This repository stores a number of algorithms I coded while learning various Reinforcement Learning algorithms.
Everything included in this repository is for my own learning purposes and is in no way intended to be a production-ready implementation. The intention of this project was very much to attempt to implement different RL algorithms from scratch (using only libraries like PyTorch and Gymnasium) and experiment with different methods.
This repository is a mirror of the repository hosted on the Georgia Tech Github Enterprise. Since these materials are actively in use for new-member training, this repository has been temporarily reverted back to an outdated state. For the up-to-date version, login with your Georgia Tech SSO and access the repository at github.gatech.edu/vparikh35.
Not affiliated with Georgia Tech and interested in these resources? Send me an email at vrajbparikh@gmail.com and I'd love to connect and send you the most up-to-date version!

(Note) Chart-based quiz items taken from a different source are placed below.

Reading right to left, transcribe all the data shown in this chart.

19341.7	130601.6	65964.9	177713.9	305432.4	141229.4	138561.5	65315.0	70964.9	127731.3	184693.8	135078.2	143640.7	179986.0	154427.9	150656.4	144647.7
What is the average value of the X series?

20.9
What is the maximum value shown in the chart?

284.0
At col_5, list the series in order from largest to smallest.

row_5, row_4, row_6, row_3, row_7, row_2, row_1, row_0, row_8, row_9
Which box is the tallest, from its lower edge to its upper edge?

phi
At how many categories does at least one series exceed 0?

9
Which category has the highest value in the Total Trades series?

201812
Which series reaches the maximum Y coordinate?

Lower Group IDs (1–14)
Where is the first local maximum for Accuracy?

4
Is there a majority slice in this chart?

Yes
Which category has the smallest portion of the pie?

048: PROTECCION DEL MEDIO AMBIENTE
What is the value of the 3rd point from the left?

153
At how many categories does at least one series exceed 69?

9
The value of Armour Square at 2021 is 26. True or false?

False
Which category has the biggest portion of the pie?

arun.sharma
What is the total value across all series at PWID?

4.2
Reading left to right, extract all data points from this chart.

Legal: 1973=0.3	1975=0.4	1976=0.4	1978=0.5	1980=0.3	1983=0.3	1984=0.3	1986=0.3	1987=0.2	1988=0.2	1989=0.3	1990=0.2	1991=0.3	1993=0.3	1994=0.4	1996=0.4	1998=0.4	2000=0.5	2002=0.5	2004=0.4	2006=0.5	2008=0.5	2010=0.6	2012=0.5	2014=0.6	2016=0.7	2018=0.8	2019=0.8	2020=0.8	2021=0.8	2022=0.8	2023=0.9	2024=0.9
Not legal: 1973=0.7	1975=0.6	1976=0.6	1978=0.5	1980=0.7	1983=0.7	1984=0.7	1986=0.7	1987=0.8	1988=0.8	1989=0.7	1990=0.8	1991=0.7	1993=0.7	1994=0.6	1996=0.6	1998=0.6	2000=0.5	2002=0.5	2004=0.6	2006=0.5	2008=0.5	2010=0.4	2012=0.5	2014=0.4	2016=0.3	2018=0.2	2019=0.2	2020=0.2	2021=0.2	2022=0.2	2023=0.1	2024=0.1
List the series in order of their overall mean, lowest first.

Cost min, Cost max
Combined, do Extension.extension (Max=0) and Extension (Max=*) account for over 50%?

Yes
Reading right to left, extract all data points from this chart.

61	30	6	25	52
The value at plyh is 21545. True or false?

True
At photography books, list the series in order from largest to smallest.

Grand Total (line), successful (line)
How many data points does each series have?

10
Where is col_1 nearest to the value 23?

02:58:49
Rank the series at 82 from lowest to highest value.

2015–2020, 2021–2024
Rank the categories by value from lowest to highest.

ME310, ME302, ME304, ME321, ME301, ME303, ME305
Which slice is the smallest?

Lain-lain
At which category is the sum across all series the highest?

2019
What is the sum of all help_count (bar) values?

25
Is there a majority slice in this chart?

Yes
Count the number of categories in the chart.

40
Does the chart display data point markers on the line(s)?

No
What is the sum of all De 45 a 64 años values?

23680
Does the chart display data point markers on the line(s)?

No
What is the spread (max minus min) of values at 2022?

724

Navigation directories is listed in reverse order of creation, with more recent/complex implementations listed first
This directory stores my attempt at building a general purpose RL library for PyTorch. The library includes a variety of utility methods to generate various forms of training batches, including a plethora of comments and debug statements. In the samples folder, a number of custom implementations are included. Most of these implementations were tested on CartPole, LunarLander, and Acrobot at the very least.
- PPO with clipped objective function
- Actor-Critic
- REINFORCE
- DQN
- Cross-Entropy method
Includes a deep q-learning model that was successfully trained to play Atari Pong with a target score of 18. A rainbow DQN implementation is also provided
My first attempt at creating a general-purpose RL library. This module is used by many of the algorithms not found in the RLite folder.
Earlier iterations of my REINFORCE and actor-critic implementations (outdated by the RLite/samples implementation)
Includes a simple discrete q-learning agent that can solve FrozenLake
Includes solutions to the tic-tac-toe and bandit machine problems described in the textbook by Sutton and Barto. The bandit-walks folder compares the performance of the following agent types on both fixed and moving multi-arm slot machines.
- Averaging agent
- Stepping agent
- Optimistic agent
- Upper confidence bound (UCB) agent.